**What you should do:**
Copy each entry as written.

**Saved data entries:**
-- Opening Marker --

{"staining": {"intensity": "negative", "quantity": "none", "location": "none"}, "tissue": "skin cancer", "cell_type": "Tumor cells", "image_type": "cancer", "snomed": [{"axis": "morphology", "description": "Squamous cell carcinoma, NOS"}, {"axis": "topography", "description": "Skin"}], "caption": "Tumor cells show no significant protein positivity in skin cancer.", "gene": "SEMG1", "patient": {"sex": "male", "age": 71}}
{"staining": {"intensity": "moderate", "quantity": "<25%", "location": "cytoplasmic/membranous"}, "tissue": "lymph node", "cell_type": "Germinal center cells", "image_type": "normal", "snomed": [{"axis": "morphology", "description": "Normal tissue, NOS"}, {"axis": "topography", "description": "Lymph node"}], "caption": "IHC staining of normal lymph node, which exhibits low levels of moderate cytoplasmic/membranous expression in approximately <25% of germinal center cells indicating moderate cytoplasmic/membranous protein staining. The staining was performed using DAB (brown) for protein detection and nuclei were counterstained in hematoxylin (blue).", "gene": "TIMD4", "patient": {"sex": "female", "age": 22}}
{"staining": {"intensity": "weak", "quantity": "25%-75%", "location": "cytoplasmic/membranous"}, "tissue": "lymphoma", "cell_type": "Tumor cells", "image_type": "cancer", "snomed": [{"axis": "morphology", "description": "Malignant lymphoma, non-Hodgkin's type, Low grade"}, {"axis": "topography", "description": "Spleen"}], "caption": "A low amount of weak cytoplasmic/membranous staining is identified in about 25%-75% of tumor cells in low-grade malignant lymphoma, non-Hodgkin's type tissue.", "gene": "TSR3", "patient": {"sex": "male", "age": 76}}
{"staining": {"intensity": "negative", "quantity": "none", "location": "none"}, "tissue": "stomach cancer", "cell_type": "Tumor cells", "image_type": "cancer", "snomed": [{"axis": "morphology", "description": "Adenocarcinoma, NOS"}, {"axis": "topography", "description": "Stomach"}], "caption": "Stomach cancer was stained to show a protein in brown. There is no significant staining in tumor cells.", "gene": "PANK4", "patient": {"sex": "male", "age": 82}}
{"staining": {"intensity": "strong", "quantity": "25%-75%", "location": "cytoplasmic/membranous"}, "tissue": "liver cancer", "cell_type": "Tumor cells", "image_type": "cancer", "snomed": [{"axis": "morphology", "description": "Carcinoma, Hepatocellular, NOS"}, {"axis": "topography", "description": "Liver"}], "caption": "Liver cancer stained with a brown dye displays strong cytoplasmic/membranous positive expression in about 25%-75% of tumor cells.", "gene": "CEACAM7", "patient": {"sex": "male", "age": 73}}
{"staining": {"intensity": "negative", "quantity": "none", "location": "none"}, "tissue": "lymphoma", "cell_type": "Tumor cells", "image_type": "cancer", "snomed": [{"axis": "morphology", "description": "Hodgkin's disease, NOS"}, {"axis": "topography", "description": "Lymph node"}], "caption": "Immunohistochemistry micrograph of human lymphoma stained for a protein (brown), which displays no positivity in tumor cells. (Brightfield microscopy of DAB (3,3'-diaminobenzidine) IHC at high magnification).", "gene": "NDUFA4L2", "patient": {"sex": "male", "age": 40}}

-- Closing Marker --

**Response area:**
{"staining": {"intensity": "negative", "quantity": "none", "location": "none"}, "tissue": "skin cancer", "cell_type": "Tumor cells", "image_type": "cancer", "snomed": [{"axis": "morphology", "description": "Squamous cell carcinoma, NOS"}, {"axis": "topography", "description": "Skin"}], "caption": "Tumor cells show no significant protein positivity in skin cancer.", "gene": "SEMG1", "patient": {"sex": "male", "age": 71}}
{"staining": {"intensity": "moderate", "quantity": "<25%", "location": "cytoplasmic/membranous"}, "tissue": "lymph node", "cell_type": "Germinal center cells", "image_type": "normal", "snomed": [{"axis": "morphology", "description": "Normal tissue, NOS"}, {"axis": "topography", "description": "Lymph node"}], "caption": "IHC staining of normal lymph node, which exhibits low levels of moderate cytoplasmic/membranous expression in approximately <25% of germinal center cells indicating moderate cytoplasmic/membranous protein staining. The staining was performed using DAB (brown) for protein detection and nuclei were counterstained in hematoxylin (blue).", "gene": "TIMD4", "patient": {"sex": "female", "age": 22}}
{"staining": {"intensity": "weak", "quantity": "25%-75%", "location": "cytoplasmic/membranous"}, "tissue": "lymphoma", "cell_type": "Tumor cells", "image_type": "cancer", "snomed": [{"axis": "morphology", "description": "Malignant lymphoma, non-Hodgkin's type, Low grade"}, {"axis": "topography", "description": "Spleen"}], "caption": "A low amount of weak cytoplasmic/membranous staining is identified in about 25%-75% of tumor cells in low-grade malignant lymphoma, non-Hodgkin's type tissue.", "gene": "TSR3", "patient": {"sex": "male", "age": 76}}
{"staining": {"intensity": "negative", "quantity": "none", "location": "none"}, "tissue": "stomach cancer", "cell_type": "Tumor cells", "image_type": "cancer", "snomed": [{"axis": "morphology", "description": "Adenocarcinoma, NOS"}, {"axis": "topography", "description": "Stomach"}], "caption": "Stomach cancer was stained to show a protein in brown. There is no significant staining in tumor cells.", "gene": "PANK4", "patient": {"sex": "male", "age": 82}}
{"staining": {"intensity": "strong", "quantity": "25%-75%", "location": "cytoplasmic/membranous"}, "tissue": "liver cancer", "cell_type": "Tumor cells", "image_type": "cancer", "snomed": [{"axis": "morphology", "description": "Carcinoma, Hepatocellular, NOS"}, {"axis": "topography", "description": "Liver"}], "caption": "Liver cancer stained with a brown dye displays strong cytoplasmic/membranous positive expression in about 25%-75% of tumor cells.", "gene": "CEACAM7", "patient": {"sex": "male", "age": 73}}
{"staining": {"intensity": "negative", "quantity": "none", "location": "none"}, "tissue": "lymphoma", "cell_type": "Tumor cells", "image_type": "cancer", "snomed": [{"axis": "morphology", "description": "Hodgkin's disease, NOS"}, {"axis": "topography", "description": "Lymph node"}], "caption": "Immunohistochemistry micrograph of human lymphoma stained for a protein (brown), which displays no positivity in tumor cells. (Brightfield microscopy of DAB (3,3'-diaminobenzidine) IHC at high magnification).", "gene": "NDUFA4L2", "patient": {"sex": "male", "age": 40}}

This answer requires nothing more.